** Task goal **
Reproduce the text of all the records below line for line, leaving out the pictures.

** Data supplied **

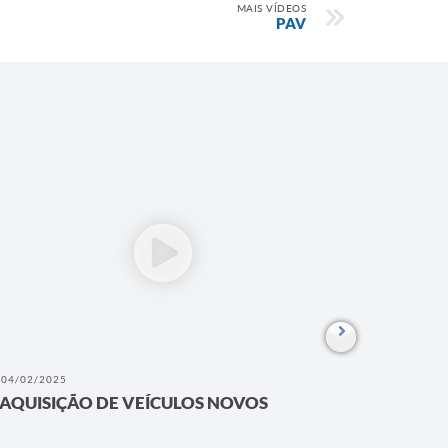
MAIS VÍDEOS
PAV
04/02/2025
22/10/202
AQUISIÇÃO DE VEÍCULOS NOVOS
Aquisiç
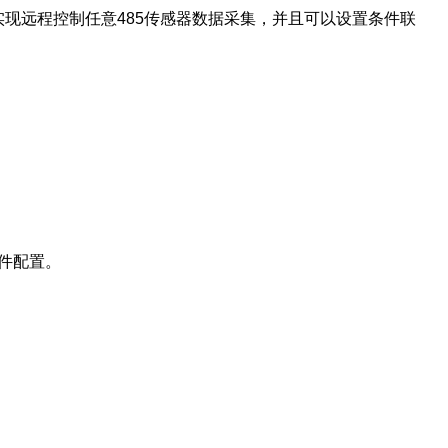
实现远程控制任意485传感器数据采集，并且可以设置条件联
软件配置。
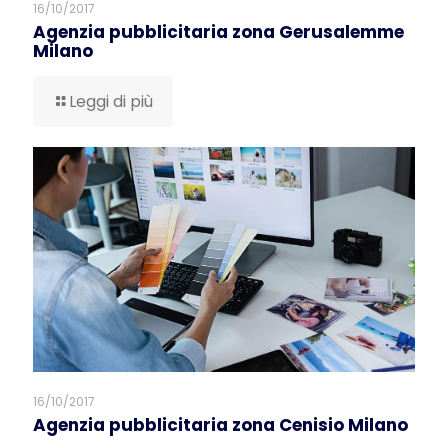
16/10/2017
Agenzia pubblicitaria zona Gerusalemme
Milano
Leggi di più
16/10/2017
Agenzia pubblicitaria zona Cenisio Milano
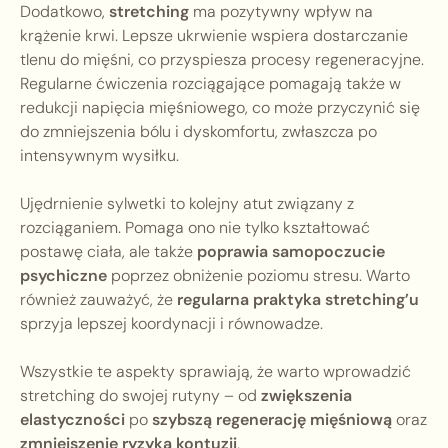
Dodatkowo,
stretching
ma pozytywny wpływ na
krążenie krwi. Lepsze ukrwienie wspiera dostarczanie
tlenu do mięśni, co przyspiesza procesy regeneracyjne.
Regularne ćwiczenia rozciągające pomagają także w
redukcji napięcia mięśniowego, co może przyczynić się
do zmniejszenia bólu i dyskomfortu, zwłaszcza po
intensywnym wysiłku.
Ujędrnienie sylwetki to kolejny atut związany z
rozciąganiem. Pomaga ono nie tylko kształtować
postawę ciała, ale także
poprawia samopoczucie
psychiczne
poprzez obniżenie poziomu stresu. Warto
również zauważyć, że
regularna praktyka stretching’u
sprzyja lepszej koordynacji i równowadze.
Wszystkie te aspekty sprawiają, że warto wprowadzić
stretching do swojej rutyny – od
zwiększenia
elastyczności
po
szybszą regenerację mięśniową
oraz
zmniejszenie ryzyka kontuzji
.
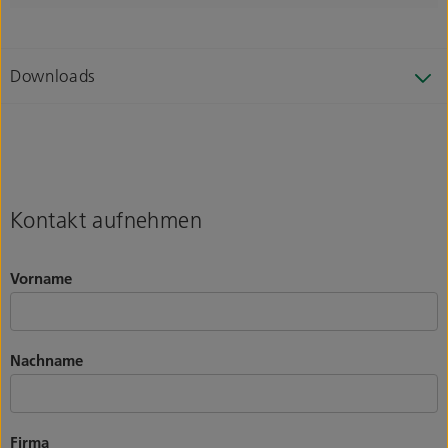
Downloads
Kontakt aufnehmen
Vorname
Nachname
Firma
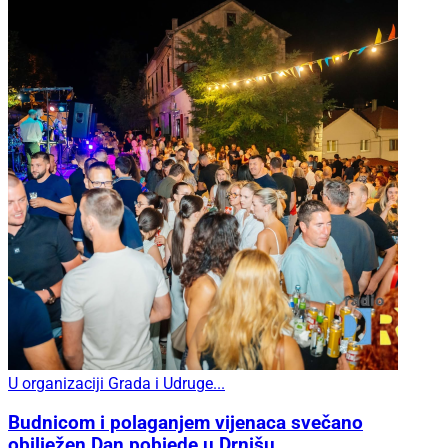
U organizaciji Grada i Udruge...
Budnicom i polaganjem vijenaca svečano
obilježen Dan pobjede u Drnišu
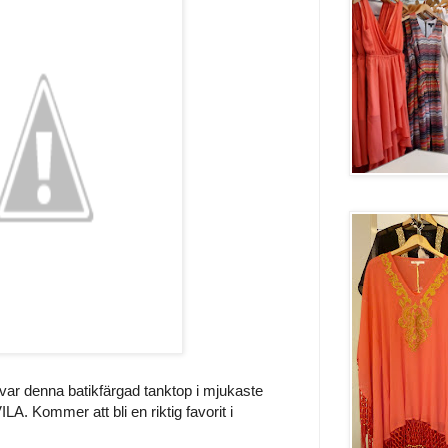
r var denna batikfärgad tanktop i mjukaste
LA. Kommer att bli en riktig favorit i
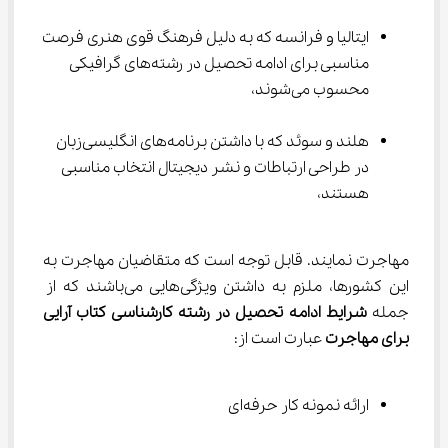
ایتالیا و فرانسه که به دلیل فرهنگ قوی هنری فرصت 
مناسبی برای ادامه تحصیل در رشته‌های گرافیکی 
محسوب می‌شوند،
هلند و سوئد که با داشتن برنامه‌های انگلیسی‌زبان 
در طراحی ارتباطات و نشر دیجیتال انتخاب مناسبی 
هستند،
مهاجرت نمایند. قابل توجه است که متقاضیان مهاجرت به 
این کشورها، ملزم به داشتن ویژگی‌هایی می‌باشند که از 
جمله 
شرایط ادامه تحصیل در رشته کارشناسی کتاب آرایی 
برای مهاجرت 
عبارت است از:
ارائه نمونه کار حرفه‌ای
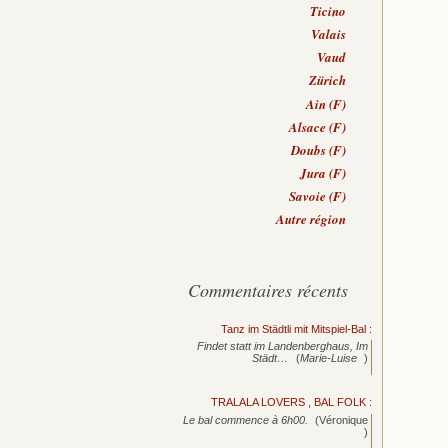
Ticino
Valais
Vaud
Zürich
Ain (F)
Alsace (F)
Doubs (F)
Jura (F)
Savoie (F)
Autre région
Commentaires récents
Tanz im Städtli mit Mitspiel-Bal
:
Findet statt im Landenberghaus, Im
Städt…
(
Marie-Luise
)
TRALALA LOVERS , BAL FOLK
:
Le bal commence à 6h00.
(Véronique
)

** Written response **
MAIS VÍDEOS
PAV
04/02/2025
22/10/202
AQUISIÇÃO DE VEÍCULOS NOVOS
Aquisiç
实现远程控制任意485传感器数据采集，并且可以设置条件联
软件配置。
16/10/2017
Agenzia pubblicitaria zona Gerusalemme
Milano
Leggi di più
16/10/2017
Agenzia pubblicitaria zona Cenisio Milano
Dodatkowo,
stretching
ma pozytywny wpływ na
krążenie krwi. Lepsze ukrwienie wspiera dostarczanie
tlenu do mięśni, co przyspiesza procesy regeneracyjne.
Regularne ćwiczenia rozciągające pomagają także w
redukcji napięcia mięśniowego, co może przyczynić się
do zmniejszenia bólu i dyskomfortu, zwłaszcza po
intensywnym wysiłku.
Ujędrnienie sylwetki to kolejny atut związany z
rozciąganiem. Pomaga ono nie tylko kształtować
postawę ciała, ale także
poprawia samopoczucie
psychiczne
poprzez obniżenie poziomu stresu. Warto
również zauważyć, że
regularna praktyka stretching’u
sprzyja lepszej koordynacji i równowadze.
Wszystkie te aspekty sprawiają, że warto wprowadzić
stretching do swojej rutyny – od
zwiększenia
elastyczności
po
szybszą regenerację mięśniową
oraz
zmniejszenie ryzyka kontuzji
.
Downloads
Kontakt aufnehmen
Vorname
Nachname
Firma
U organizaciji Grada i Udruge...
Budnicom i polaganjem vijenaca svečano
obilježen Dan pobjede u Drnišu
r var denna batikfärgad tanktop i mjukaste
LA. Kommer att bli en riktig favorit i
ایتالیا و فرانسه که به دلیل فرهنگ قوی هنری فرصت 
مناسبی برای ادامه تحصیل در رشته‌های گرافیکی 
محسوب می‌شوند،
هلند و سوئد که با داشتن برنامه‌های انگلیسی‌زبان 
در طراحی ارتباطات و نشر دیجیتال انتخاب مناسبی 
هستند،
مهاجرت نمایند. قابل توجه است که متقاضیان مهاجرت به 
این کشورها، ملزم به داشتن ویژگی‌هایی می‌باشند که از 
جمله 
شرایط ادامه تحصیل در رشته کارشناسی کتاب آرایی 
برای مهاجرت 
عبارت است از:
ارائه نمونه کار حرفه‌ای
Ticino
Valais
Vaud
Zürich
Ain (F)
Alsace (F)
Doubs (F)
Jura (F)
Savoie (F)
Autre région
Commentaires récents
Tanz im Städtli mit Mitspiel-Bal
:
Findet statt im Landenberghaus, Im
Städt…
(
Marie-Luise
)
TRALALA LOVERS , BAL FOLK
:
Le bal commence à 6h00.
(Véronique
)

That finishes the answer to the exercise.